Il relevait au passage que « comme d’autres pays, la France avait rencontré des difficultés de mise en œuvre de l’assujetissement des avocats à des obligations de LAB/CFT », leurs représentants ayant d’ailleurs « exprimé leur réticence à adhérer au cadre de la LAB/CFT tel que défini en France ».

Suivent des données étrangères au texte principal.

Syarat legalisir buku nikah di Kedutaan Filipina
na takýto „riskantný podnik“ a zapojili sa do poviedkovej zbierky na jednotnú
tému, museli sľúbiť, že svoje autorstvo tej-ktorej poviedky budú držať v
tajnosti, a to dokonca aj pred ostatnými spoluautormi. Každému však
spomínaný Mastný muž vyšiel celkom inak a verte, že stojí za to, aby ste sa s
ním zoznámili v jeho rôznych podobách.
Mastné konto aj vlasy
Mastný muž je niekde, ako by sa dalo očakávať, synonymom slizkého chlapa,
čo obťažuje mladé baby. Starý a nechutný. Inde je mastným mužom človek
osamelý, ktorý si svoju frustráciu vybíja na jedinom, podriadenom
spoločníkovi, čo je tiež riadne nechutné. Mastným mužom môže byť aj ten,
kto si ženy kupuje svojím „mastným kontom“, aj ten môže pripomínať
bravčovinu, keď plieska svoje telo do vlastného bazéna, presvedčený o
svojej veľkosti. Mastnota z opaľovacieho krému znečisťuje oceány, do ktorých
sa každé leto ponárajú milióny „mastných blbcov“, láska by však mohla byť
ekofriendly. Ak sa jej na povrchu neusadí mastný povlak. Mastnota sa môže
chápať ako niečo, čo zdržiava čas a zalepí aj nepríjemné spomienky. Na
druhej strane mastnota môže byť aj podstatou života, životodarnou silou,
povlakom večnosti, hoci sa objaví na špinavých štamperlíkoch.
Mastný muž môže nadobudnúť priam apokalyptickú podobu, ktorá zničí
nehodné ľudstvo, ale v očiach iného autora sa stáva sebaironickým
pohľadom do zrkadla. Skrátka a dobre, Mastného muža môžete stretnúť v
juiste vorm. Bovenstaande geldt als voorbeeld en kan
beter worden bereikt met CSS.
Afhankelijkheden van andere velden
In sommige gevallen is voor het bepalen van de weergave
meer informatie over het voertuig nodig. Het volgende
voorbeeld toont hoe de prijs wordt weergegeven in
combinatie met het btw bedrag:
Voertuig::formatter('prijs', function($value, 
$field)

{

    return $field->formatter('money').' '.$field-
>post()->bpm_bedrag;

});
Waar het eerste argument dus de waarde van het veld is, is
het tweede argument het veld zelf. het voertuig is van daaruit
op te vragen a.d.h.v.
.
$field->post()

Le GAFI retient que « l’article L.561-3-II prévoit un régime dérogatoire au bénéfice des avocats (et des avoués) très extensif en ceci qu’il les exonère non seulement de l’obligation déclarative mais, également, des obligations de vigilance vis-à-vis de la clientèle dans deux hypothèses (procédure juridictionnelle et consultations juridiques) » ; en « dispensant les avocats des obligations de vigilance (et déclaratives) dans le cadre de consultations juridiques (quand bien même elles porteraient sur une opération entrant dans le champ d’application de l’un des items d’activités énumérés à l’article L.561-3-I), l’ordonnance vide le dispositif de sa substance et n’est pas conforme aux normes du GAFI ; cette exonération n’a été introduite qu’à l’égard des avocats et avoués, les autres professions juridiques et judiciaires (dont les notaires) n’étant dispensés que de l’obligation déclarative lorsqu’ils donnent des consultations juridiques. De plus, la seule limite que pose l’ordonnance est superfétatoire (elle vise l’avocat qui fournit une consultation à des fins de blanchiment ou de financement de terrorisme et qui, par définition, tomberait sous le coup de la complicité de blanchiment ou de financement de terrorisme). (cf nos 1878 à 1881)

Et de conclure que « les autorités françaises devraient revoir le contenu des obligations de LAB/CFT applicables aux avocats (Nos 1893 et 1929).

L’opposition constante des avocats à se soumettre au régime préventif européen en matière de lutte contre le blanchiment de capitaux et le financement du terrorisme a-t-elle encore un sens ?

Dans un souci d’efficacité et face à l’autorité incontestée d’une instance internationale spécialisée comme le GAFI, ne convient-il pas pour les avocats de saisir l’occasion qui leur est aujourd’hui à nouveau offerte, en tant qu’auxiliaires de justice, de concevoir leur secret professionnel dans un sens plus conforme à leur déontologie, à l’éthique ainsi qu’à l’intérêt général d’une société démocratique ?

Laurent Kasper-Ansermet

Ancien procureur et juge à la Cour de justice de Genève.